Lo que es el ser humano… O los artistas. Cómo de modo inexplicable pasan de la inspiración que les regala firmeza, aplomo y sensibilidad a la desgana y la incapacidad; cómo esa cabeza instantes antes convertida en un manojo de destellos íntimos ofrece de pronto una fatigosa imagen descolorida, rota y emborronada.
Algo así —cualquiera sabe si fue así o no— le sucedió a Morante. La plaza, hasta la bandera; la ilusión, por las nubes, y un torero tocado por la mano del arte delante de un toro grande y astifino, —que le había propinado un batacazo al picador Aurelio Cruz, pisoteado, a su vez, por el caballo—, de corto viaje en banderillas, pero noble, escaso de fuelle y con clase en el tercio de muleta. Y ahí, uno frente al otro, se vivieron momentos para el recuerdo. Morante, revestido de solemnidad, agigantado de disposición, dibujó de entrada un trincherazo primoroso y un cambio de manos que supo a gloria. Un gran tanda de naturales, después, uno a uno, hondos y hermosos en su soledad; otros tres muletazos profundos con la mano derecha, cerrados con un trincherazo eterno. Y para concluir el cuadro, dos naturales soberbios, la planta asentada, ceñida la figura, la cintura al baile.
Llegó el momento supremo, y al artista algo se le extravió en las entrañas. El altivo y seguro torero se tornó dubitativo, inseguro, muy desconfiado de sí mismo, que se comportó como un humano en apuros. No es que pinchara una y otra vez, fue la forma desvaída, —que no, que no quiero verlo…— de ejecutar la suerte. Desapareció la complacencia de los tendidos y el aire se oscureció con una bronca tan sonora como merecida.
La musas se marcharon para no volver, empujadas, quizá, por el enfado del público, y al cuarto toro le dieron muy fuerte en el caballo, de tal modo que llegó hundido y noqueado al tercio final. Morante se puso allí, como si tal cosa, pero el animal no pudo dar de sí más que la honrosa aceptación de la muerte. Y volvieron los pitos, con razón, sin duda. No se lució el matador, pero sí la cuadrilla: Curro Javier, excelente en la brega, y Joao Ferreira y Alberto Zayas, superiores en banderillas.

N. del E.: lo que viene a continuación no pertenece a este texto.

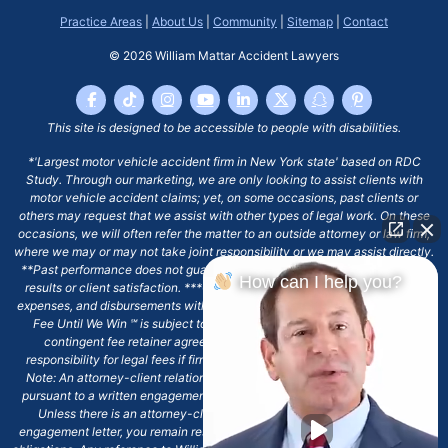
Practice Areas
|
About Us
|
Community
|
Sitemap
|
Contact
© 2026
William Mattar Accident Lawyers
This site is designed to be accessible to people with disabilities.
*'Largest motor vehicle accident firm in New York state' based on RDC
Study. Through our marketing, we are only looking to assist clients with
motor vehicle accident claims; yet, on some occasions, past clients or
others may request that we assist with other types of legal work. On these
occasions, we will often refer the matter to an outside attorney or law firm,
where we may or may not take joint responsibility or we may assist directly.
**Past performance does not guarantee future results, including financial
How can I help you?
results or client satisfaction. ***Client may remain responsible for costs,
expenses, and disbursements with the scope of representation, and the No
Fee Until We Win ℠ is subject to and conditioned by this firm's written
contingent fee retainer agreement, which may include continued
responsibility for legal fees if firm's services are discharged. ****Please
Note: An attorney-client relationship does not exist with our firm except
pursuant to a written engagement letter signed by the client and our firm.
Unless there is an attorney-client relationship pursuant to a written
engagement letter, you remain responsible for any deadlines or other legal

Despacio se acercó Urdiales a los medios, montera en mano, y, templado y muy ceremonioso, brindó a la concurrencia su primer oponente. Dibujó muletazos de categoría, recreándose en el encuentro, por ambas manos, y aunque no llegó a brotar la emoción por la escasa codicia del animal, quedó en el ambiente el regusto de una labor salpicada de gracia. Nada pudo hacer ante el muy manso quinto, que huyó despavorido del caballo y se dolió en banderillas.
No quiso ser convidado de piedra el joven García Pulido, nuevo en el escalafón, —tomó la alternativa en la pasada feria de Valdemorillo—, que salvó el muy serio compromiso con decisión y solvencia. Estuvo por debajo del toro de su confirmación, que embistió con fijeza y ritmo por el pitón de derecho, y al que llegó a templar en varias tandas de buen tono. Le faltó, quizá, el arrebato, la pasión, dar ese paso al frente que separa una faena solvente de un triunfo de verdad. Su justificó sobradamente ante el manso y deslucido sexto que huyó despavorido en todos los tercios.
Muy decepcionante la corrida de Alcurrucén, bien presentada y astifina, mansa y desfondada. Ninguno permitió el toreo de capa, de viaje corto los seis, mansos en el primer tercio, y nobles los cuatro primeros en la muleta pero sin vida interior.
Alcurrucén/Morante, Urdiales, G. Pulido
Toros de Alcurrucén, bien presentados, astifinos, mansos, nobles y desfondados. Muy deslucidos los dos últimos.
Morante de la Puebla: cuatro pinchazos _aviso_ cinco pinchazos _segundo aviso_ y un descabello (pitos); bajonazo (pitos).
Diego Urdiales: estocada (petición y vuelta); pinchazo hondo y estocada caída (silencio).
García Pulido, que confirmó la alternativa: estocada caída _aviso_ (ovación); pinchazo y estocada caída (silencio).
Plaza de Las Ventas. 10 de mayo. Primera corrida de la Feria de San Isidro. Lleno de ‘no hay billetes’ (22.964 espectadores, según la empresa).